TESTO DI LETTURA
+===+
Pitture boscimane, enigma delle rocce
Dal corrispondente di “Svegliatevi!” in Sud Africa
PER chi ama l’arte, una visita a una galleria d’arte è di solito un avvenimento interessante e piacevole. Ma anche nelle grandi città le gallerie d’arte sono poche e distanti le une dalle altre. L’Africa meridionale, però, vanta letteralmente centinaia di antiche gallerie d’arte. Esse hanno suscitato curiosità e deliziato innumerevoli artisti, archeologi e turisti.
Ci riferiamo alle pitture rupestri dei Boscimani. I turisti che osservano affascinati la parete di una roccia coperta di queste pitture di persone e animali si chiedono: L’artista stava facendo solo dei disegnini, o cercava di comunicare un messaggio? E come fece a disegnare la figura quasi perfetta di un delfino trovandosi presso un gorgogliante ruscello distante centinaia di chilometri dal mare?
In cerca delle risposte
Cercando le risposte a tali domande e “spinte dall’inevitabilità della scomparsa di queste pitture”, équipes di archeologi e artisti, come la spedizione Frobenius, con artisti della Germania, e l’austriaco Harald Pager, hanno lottato contro il tempo per copiare e riprodurre il maggior numero possibile di disegni. L’archeologo francese Abbé Henri Breuil fu uno dei ricercatori di fama mondiale che, dopo avere esaminato l’arte primitiva europea, particolarmente quella spagnola e francese, si occupò dell’opera degli artisti boscimani dell’Africa. Gli studiosi scoprirono che il campo africano è pieno di interrogativi senza risposta come qualsiasi altro campo studiato in precedenza. Era così avvincente cercare di risolvere i numerosi problemi, che in certi casi i ricercatori non fecero mai ritorno in patria. Decifrare l’enigma delle rocce divenne il loro principale interesse, a cui dedicarono tutta la vita.
D’altra parte, per avere le risposte a queste domande molti appassionati di libri di archeologia sono stati spinti a recarsi alla più vicina biblioteca. Lì si possono esaminare le teorie e le scoperte degli esperti senza doversi arrampicare sui monti, strisciare dentro caverne o camminare nella boscaglia e sulla sabbia in cerca di antiche opere d’arte.
+===+
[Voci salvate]
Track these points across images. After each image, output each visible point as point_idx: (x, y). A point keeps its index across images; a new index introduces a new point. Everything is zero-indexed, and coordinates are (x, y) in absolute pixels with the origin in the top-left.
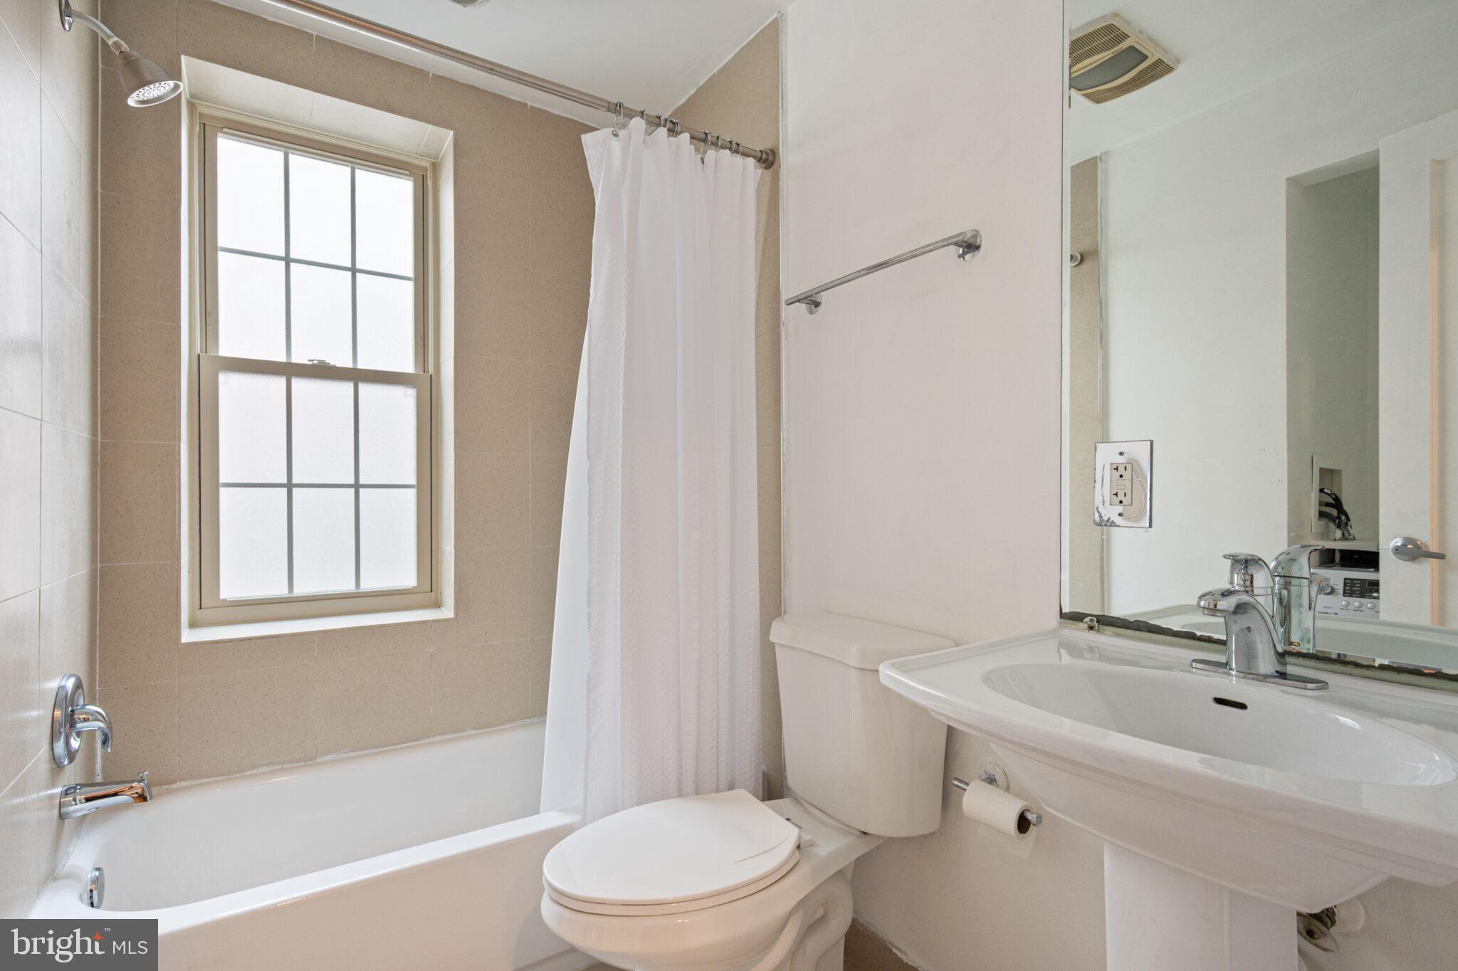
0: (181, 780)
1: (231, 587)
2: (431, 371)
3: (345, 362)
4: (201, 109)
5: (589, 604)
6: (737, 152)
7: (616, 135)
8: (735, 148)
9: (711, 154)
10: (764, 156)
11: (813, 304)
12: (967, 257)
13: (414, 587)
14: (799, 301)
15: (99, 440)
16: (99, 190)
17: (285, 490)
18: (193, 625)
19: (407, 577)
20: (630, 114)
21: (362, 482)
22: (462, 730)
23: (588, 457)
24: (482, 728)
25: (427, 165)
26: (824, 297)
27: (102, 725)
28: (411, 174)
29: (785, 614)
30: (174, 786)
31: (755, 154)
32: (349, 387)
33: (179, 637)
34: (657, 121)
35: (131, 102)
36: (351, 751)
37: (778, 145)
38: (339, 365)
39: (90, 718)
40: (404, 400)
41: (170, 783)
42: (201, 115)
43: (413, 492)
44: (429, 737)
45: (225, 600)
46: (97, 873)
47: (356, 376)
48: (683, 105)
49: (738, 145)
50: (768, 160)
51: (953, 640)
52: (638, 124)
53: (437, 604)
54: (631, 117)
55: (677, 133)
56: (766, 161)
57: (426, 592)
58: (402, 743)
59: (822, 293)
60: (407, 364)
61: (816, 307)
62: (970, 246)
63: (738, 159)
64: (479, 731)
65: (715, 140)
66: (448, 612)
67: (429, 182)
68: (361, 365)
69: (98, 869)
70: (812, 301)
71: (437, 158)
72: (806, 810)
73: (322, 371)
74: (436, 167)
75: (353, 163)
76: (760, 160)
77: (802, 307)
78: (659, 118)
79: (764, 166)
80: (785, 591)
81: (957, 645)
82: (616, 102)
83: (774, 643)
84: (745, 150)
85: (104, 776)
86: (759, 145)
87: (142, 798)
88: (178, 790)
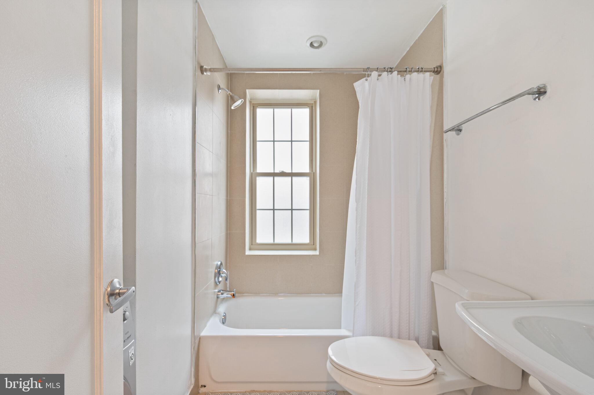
0: (246, 293)
1: (259, 240)
2: (314, 171)
3: (289, 171)
4: (253, 102)
5: (355, 256)
6: (422, 71)
7: (367, 80)
8: (421, 70)
9: (408, 77)
10: (436, 70)
11: (459, 131)
12: (541, 97)
13: (308, 243)
14: (450, 131)
15: (229, 198)
16: (229, 131)
17: (272, 211)
18: (250, 249)
19: (306, 240)
20: (372, 70)
21: (293, 208)
22: (321, 293)
23: (356, 202)
24: (327, 294)
25: (313, 102)
26: (464, 127)
27: (225, 275)
28: (308, 107)
29: (446, 269)
30: (244, 294)
31: (431, 70)
32: (290, 178)
33: (245, 253)
34: (384, 70)
35: (232, 108)
36: (288, 294)
37: (443, 63)
38: (287, 172)
39: (224, 273)
40: (306, 181)
41: (243, 294)
42: (253, 104)
43: (308, 211)
44: (311, 294)
45: (257, 243)
46: (224, 314)
47: (292, 175)
48: (405, 56)
49: (422, 68)
50: (438, 71)
51: (530, 296)
52: (375, 74)
53: (315, 249)
54: (372, 71)
55: (393, 72)
56: (437, 71)
57: (312, 245)
58: (302, 294)
59: (463, 125)
60: (307, 170)
61: (460, 131)
62: (541, 92)
63: (421, 75)
64: (327, 295)
65: (410, 70)
66: (317, 253)
67: (314, 108)
68: (293, 172)
69: (225, 313)
70: (458, 130)
71: (316, 99)
72: (446, 358)
73: (283, 174)
74: (315, 102)
75: (291, 107)
76: (434, 72)
77: (454, 133)
78: (385, 68)
79: (436, 73)
80: (446, 258)
81: (532, 299)
82: (366, 68)
83: (433, 282)
84: (426, 70)
85: (230, 289)
86: (433, 65)
87: (234, 296)
88: (244, 296)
+===+
CONSEGNA
Citi dall'articolo sulle pitture boscimane il passo che si apre con le parole contenenti "D’altra parte, per" e si chiude con "antiche opere d’arte.".

RISULTATO DELL'ESERCIZIO
D’altra parte, per avere le risposte a queste domande molti appassionati di libri di archeologia sono stati spinti a recarsi alla più vicina biblioteca. Lì si possono esaminare le teorie e le scoperte degli esperti senza doversi arrampicare sui monti, strisciare dentro caverne o camminare nella boscaglia e sulla sabbia in cerca di antiche opere d’arte.